* This is now the fourth entry I have written on Cloverfield, a movie I was kind of lukewarm about when I saw for the first time last week. Today I saw No Country for Old Men, the best film of 2007, for the third time in three or four months; I have written exactly zero posts about it. Go figure.
* The most unusual response to the film I’ve come across so far is the notion that in centering it on go-nowhere characters on the cheesiest possible rescue mission imaginable, the film is actually a critique of the characters and by extension of wealthy, callow, media-numbed Young America. Here’s economist Tyler Cowen:
ut you need to know that the characters are supposed to be vacuous and annoying, and that the opening scene is supposed to be obnoxious and superficial. The heroism is supposed to be thin….Most of all this is a movie about how the young’uns have no tools for moral discourse and that all they can do is utter banalities and take endless pictures of each other and record their lives for no apparent purpose. I can’t recall any other movie that so completely devastates its intended demographic.
It’s tough for me to respond to this other than with peals of laughter, because that’s just simply not what’s going on. But one of his commenters makes the obvious point that the main character is clearly supposed to be considered a hero:
While the film’s portrayal of the cameraman was far from positive, I thought the main character was shown in a very positive light. He did what he could to be a hero, and certainly showed moral discourse when he kept urging his friends to stay behind.
But the best riposte comes from conservative political blogger Ross Douthat:
For one thing, the film does have a classic heroic arc. Cowen calls it “thin,” but the only thing that’s thin are the characters who enact it; the actual decision to cross a monster-ravaged midtown to save the woman you love is anything but. And Cloverfield plays the love story that sets the heroic arc in motion perfectly straight….Which is how the whole film plays, to my mind – as a very straightforward, even old-fashioned disaster movie in which an enormous monster attacks Manhattan and everyone learns valuable lessons about the importance of friendship and love just before they get gobbled up….There’s nothing wrong with a conventional monster-movie storyline, particularly if you’re working with a gimmicky format. But the fact that J.J. Abrams and Matt Reeves didn’t manage – or didn’t bother – to flesh out their conventional narrative with even mildly engaging characters or dialogue shouldn’t be treated as proof that they’re engaged in some scabrous satire of contemporary twentysomething life. Vile Bodies this ain’t.
While I disagree that the love-story plotline isn’t thin, the larger point stands. (Via Andrew Sullivan.)

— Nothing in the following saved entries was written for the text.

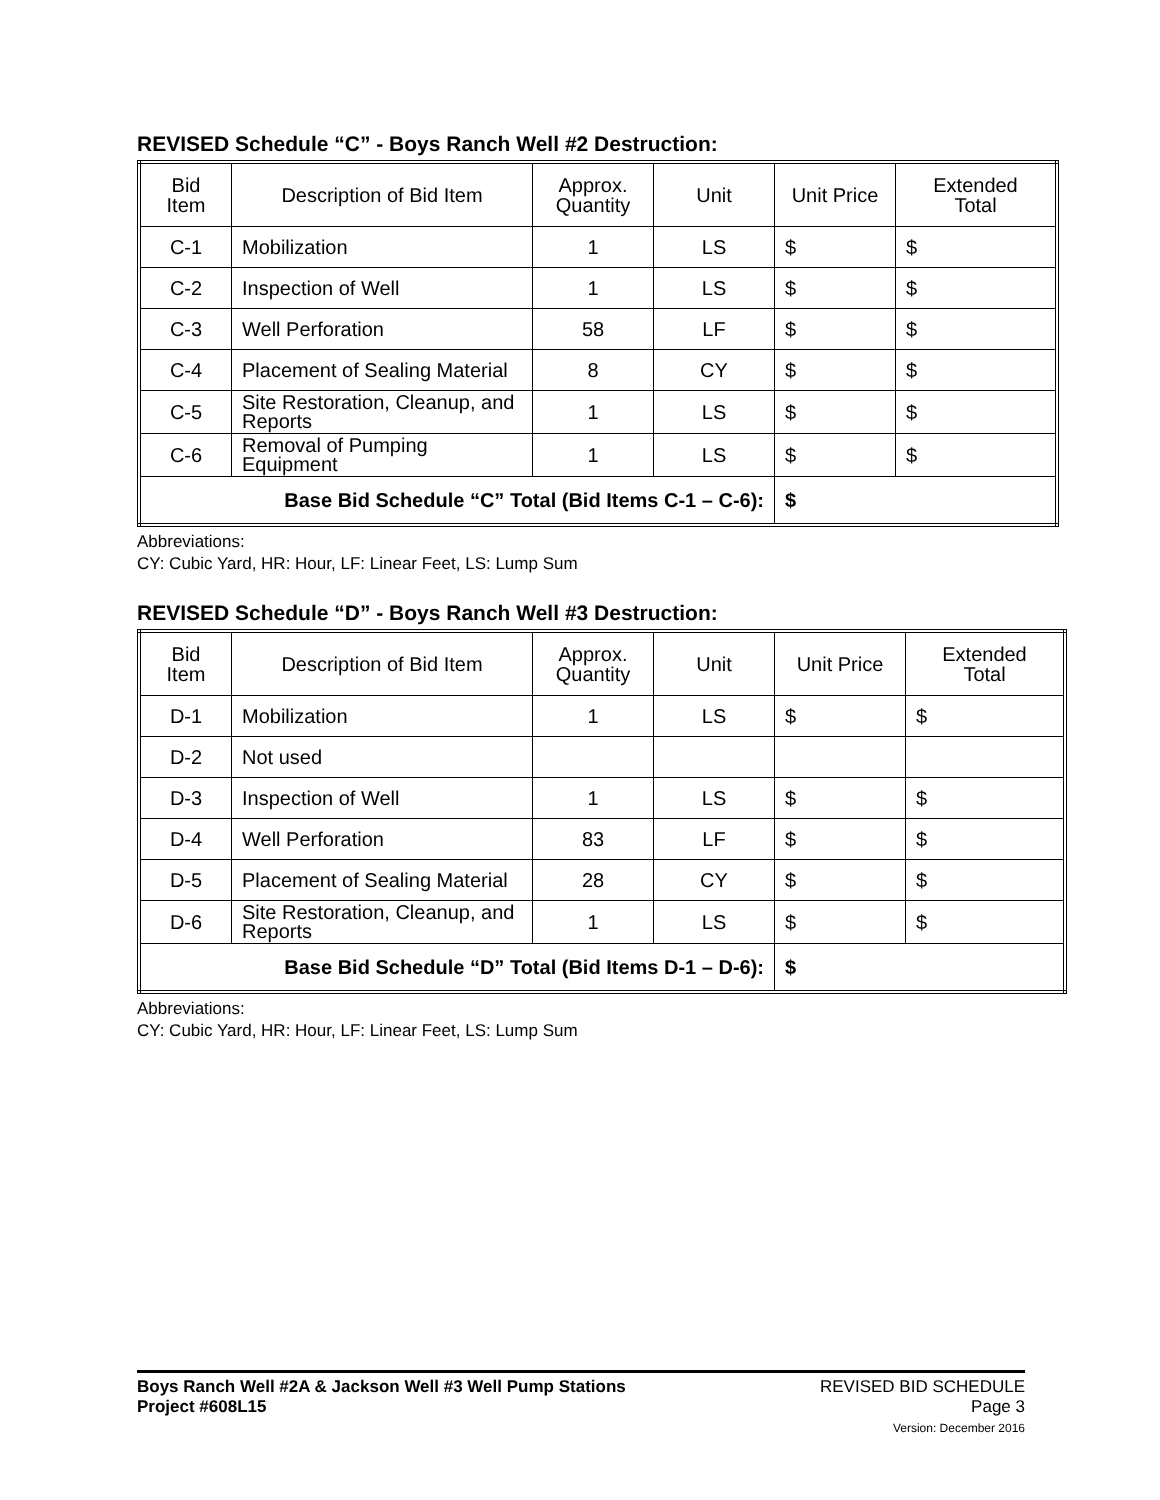REVISED Schedule “C” - Boys Ranch Well #2 Destruction:
| Bid Item | Description of Bid Item | Approx. Quantity | Unit | Unit Price | Extended Total |
| --- | --- | --- | --- | --- | --- |
| C-1 | Mobilization | 1 | LS | $ | $ |
| C-2 | Inspection of Well | 1 | LS | $ | $ |
| C-3 | Well Perforation | 58 | LF | $ | $ |
| C-4 | Placement of Sealing Material | 8 | CY | $ | $ |
| C-5 | Site Restoration, Cleanup, and Reports | 1 | LS | $ | $ |
| C-6 | Removal of Pumping Equipment | 1 | LS | $ | $ |
| Base Bid Schedule “C” Total (Bid Items C-1 – C-6): | | | | $ | |
Abbreviations:
CY: Cubic Yard, HR: Hour, LF: Linear Feet, LS: Lump Sum
REVISED Schedule “D” - Boys Ranch Well #3 Destruction:
| Bid Item | Description of Bid Item | Approx. Quantity | Unit | Unit Price | Extended Total |
| --- | --- | --- | --- | --- | --- |
| D-1 | Mobilization | 1 | LS | $ | $ |
| D-2 | Not used | | | | |
| D-3 | Inspection of Well | 1 | LS | $ | $ |
| D-4 | Well Perforation | 83 | LF | $ | $ |
| D-5 | Placement of Sealing Material | 28 | CY | $ | $ |
| D-6 | Site Restoration, Cleanup, and Reports | 1 | LS | $ | $ |
| Base Bid Schedule “D” Total (Bid Items D-1 – D-6): | | | | $ | |
Abbreviations:
CY: Cubic Yard, HR: Hour, LF: Linear Feet, LS: Lump Sum
Boys Ranch Well #2A & Jackson Well #3 Well Pump Stations
Project #608L15
REVISED BID SCHEDULE
Page 3
Version: December 2016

* While Kimberly of Cinebeats makes the “critique of yuppies” argument largely in passing on her way to lumping in misguided critics of the film’s use of 9/11 imagery with some strawman about people not liking Hostel: Part II because it dared to be both a horror movie and a passionate attack against the Bush Administration (snigger), she adds a noteworthy wrinkle to the argument: that the movie wouldn’t even be possible if not for characters whose privileged background made them think they could run around a war zone with a video camera and have everything turn out alright. I don’t really buy that either, though, because all the video-camera business is is a modern spin on the venerable tradition of having characters in genre fiction behave in unrealistic ways as a shortcut to the good stuff. It could just have easily been a bunch of kids from Spanish Harlem or some Great Neck couple in town for a show or a grocer from Chinatown.
* Anyway, the “yuppie critique” argument reminds me of nothing so much as my own quixotic insistence that the happy ending of Steven Spielberg’s War of the Worlds, a film that’s an even more direct precursor to Cloverfield than the more recent The Mist or I Am Legend (and along with Cloverfield is certainly in the scarier half of that quartet), is by virtue of its flagrant slapped-on-ness some kind of critique of the notion of happy endings. I still insist that the music cues alone shore me up on this one, certainly a lot more than anything present in Cloverfield supports the idea that this is American Psycho for the Naughts.
* David Bordwell analyzes the film from a structural perspective, focusing on how the video-camera setup restricts the flow of information to the viewer and how that restricted narration is used within the conventions of Hollywood narrative. Bordwell and his blogmate Kristin Thompson wrote the first film studies textbook I ever used, so this is just like coming home.
* Finally, this week’s Horror Roundtable is all about our favorite giant monster movies. Mine’s a little off the beaten path compared to the others, if I do say so myself.